Items listed in a dataset
+ + +

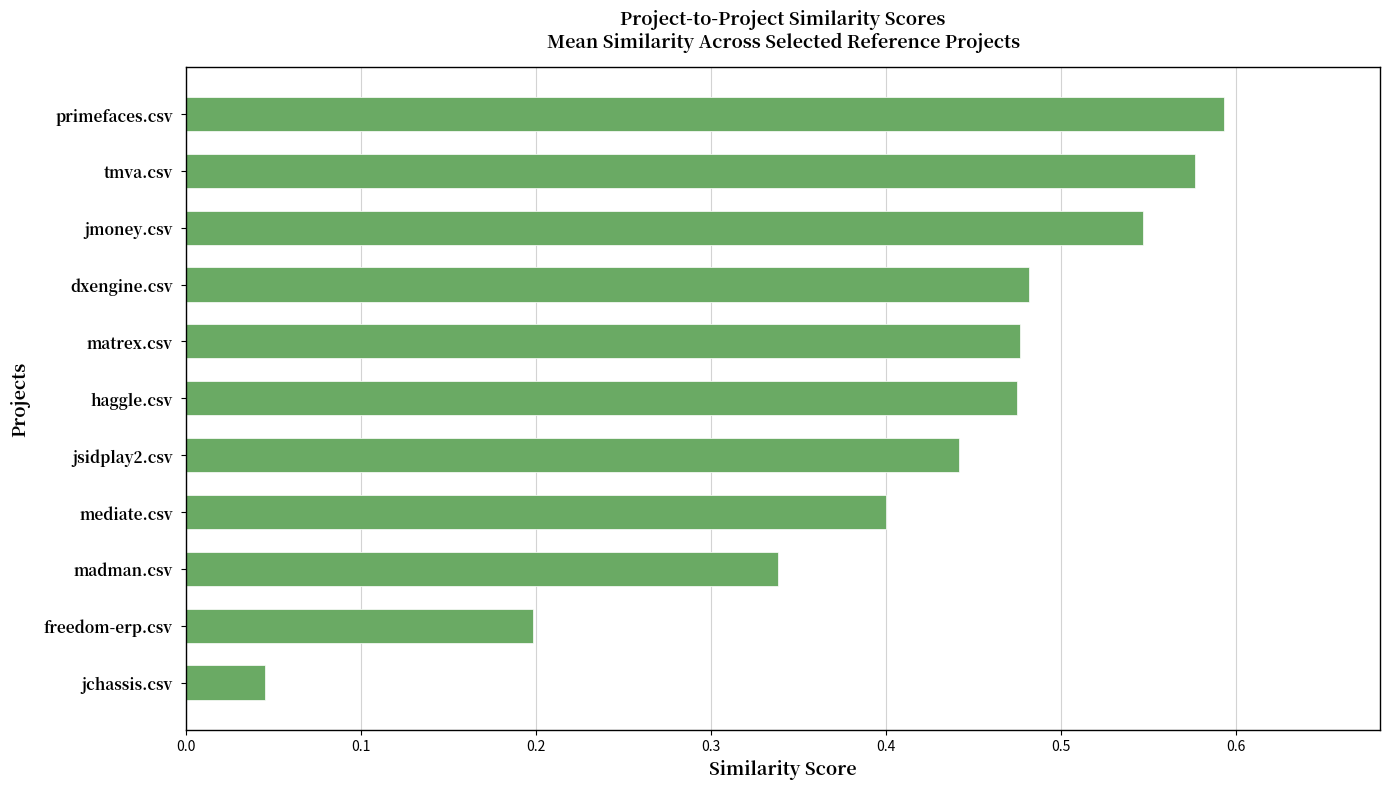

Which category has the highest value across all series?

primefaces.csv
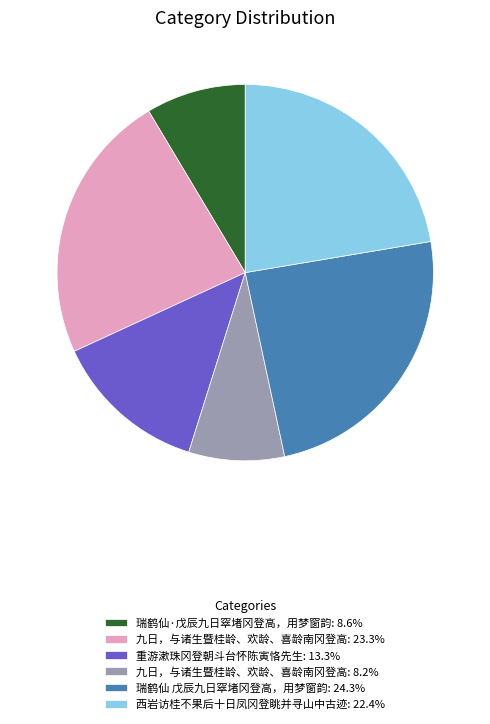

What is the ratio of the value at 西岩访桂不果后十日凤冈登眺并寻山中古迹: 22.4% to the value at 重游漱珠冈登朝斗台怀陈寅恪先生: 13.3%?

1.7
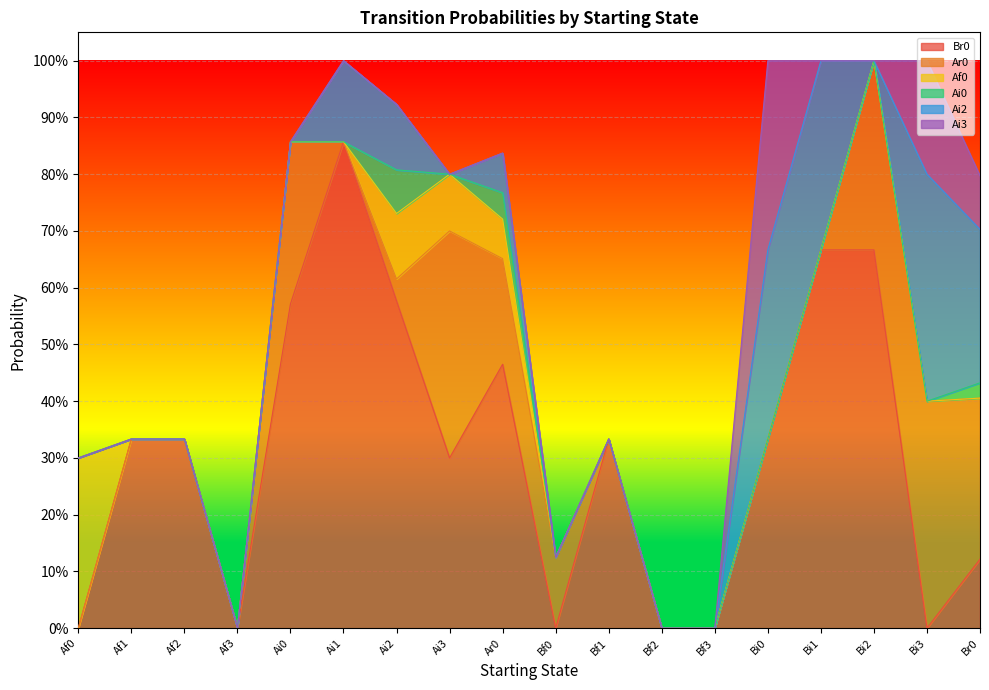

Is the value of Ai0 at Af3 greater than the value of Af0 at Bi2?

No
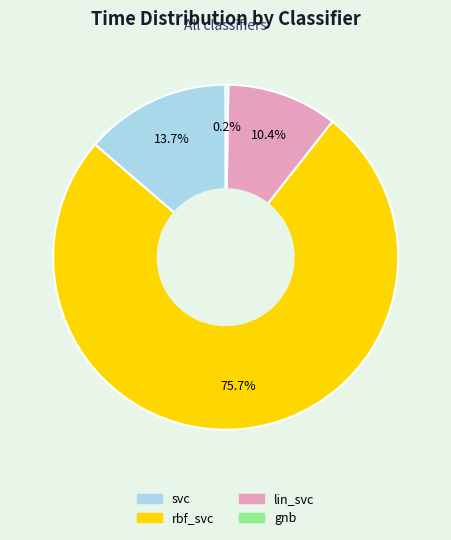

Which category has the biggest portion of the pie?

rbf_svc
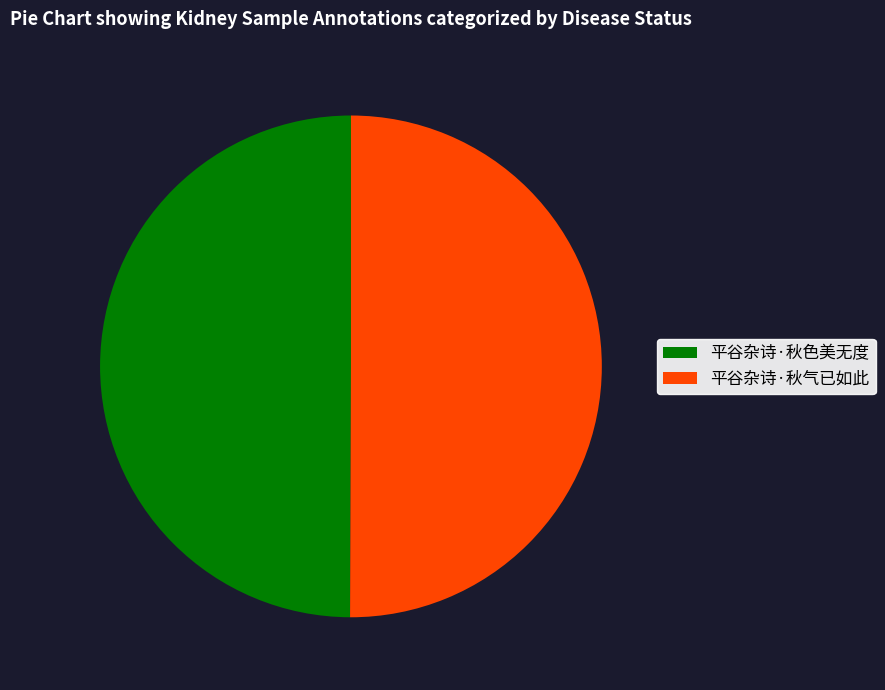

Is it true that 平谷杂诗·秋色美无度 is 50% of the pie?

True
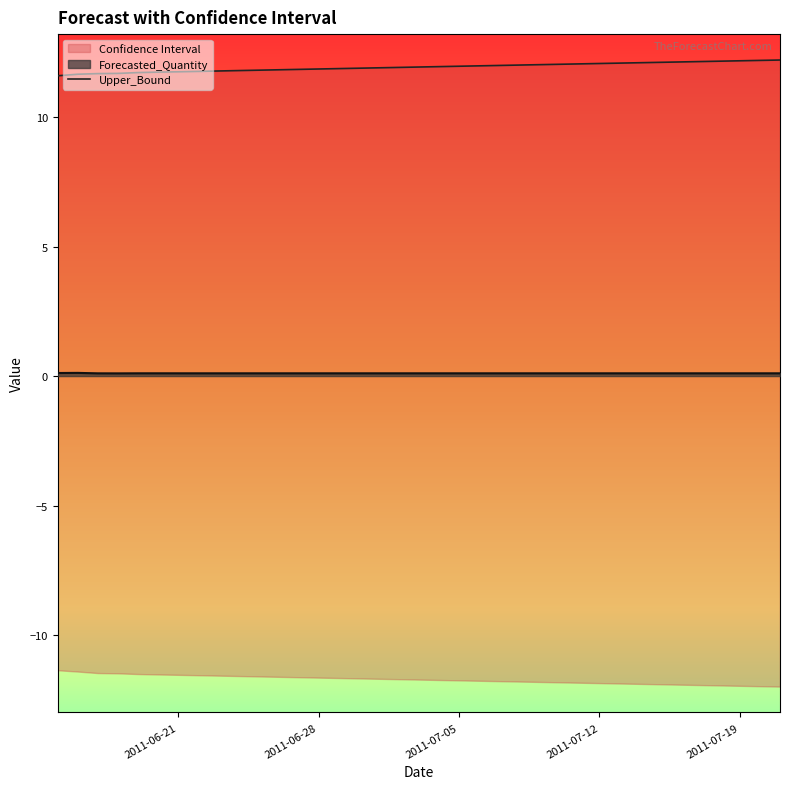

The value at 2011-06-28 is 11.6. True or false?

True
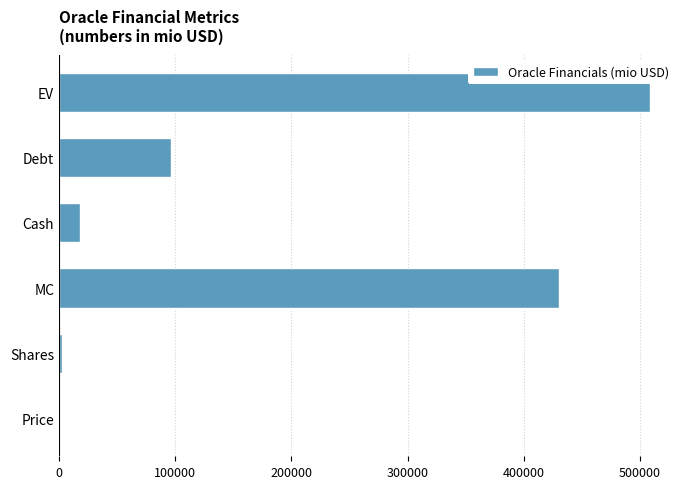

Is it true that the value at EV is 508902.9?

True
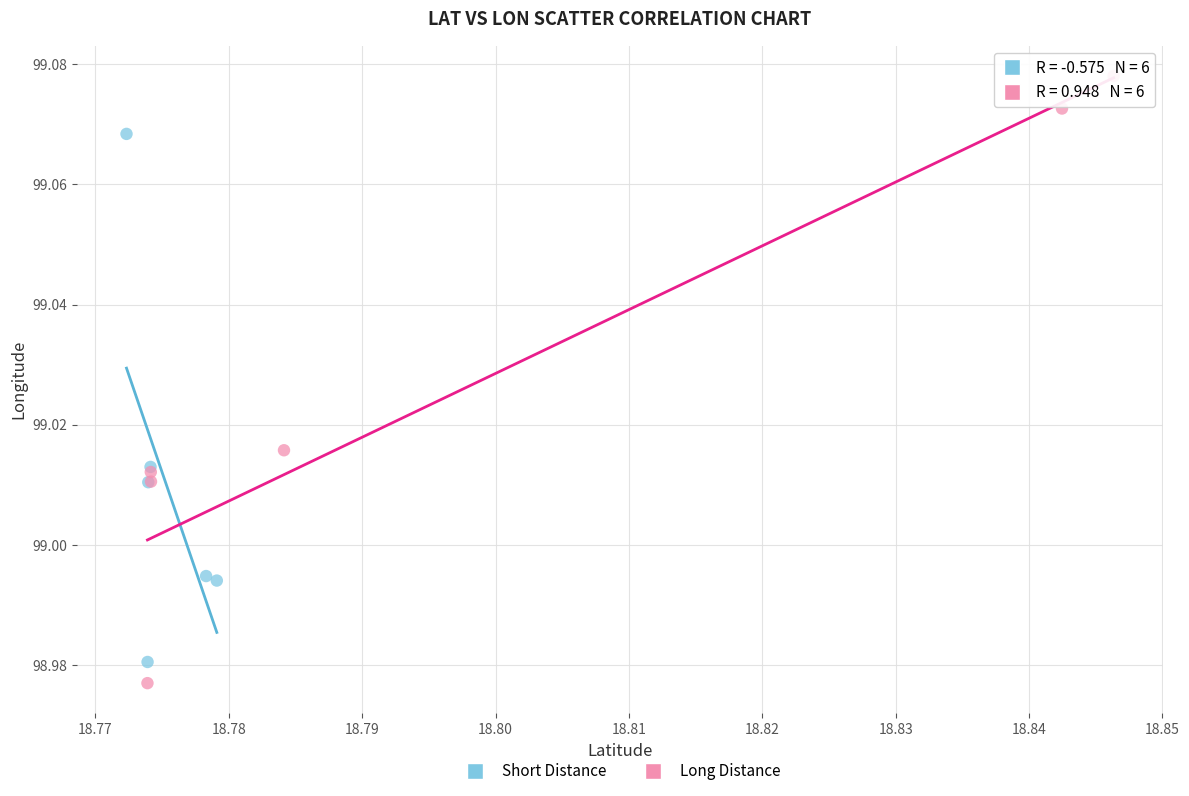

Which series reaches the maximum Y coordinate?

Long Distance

+ + +

Problem to work on: Please count the lines in the data above that contain the word "Which", treating uppercase and lowercase letters as different, and reply with the number alone.

Solution for this exercise: 3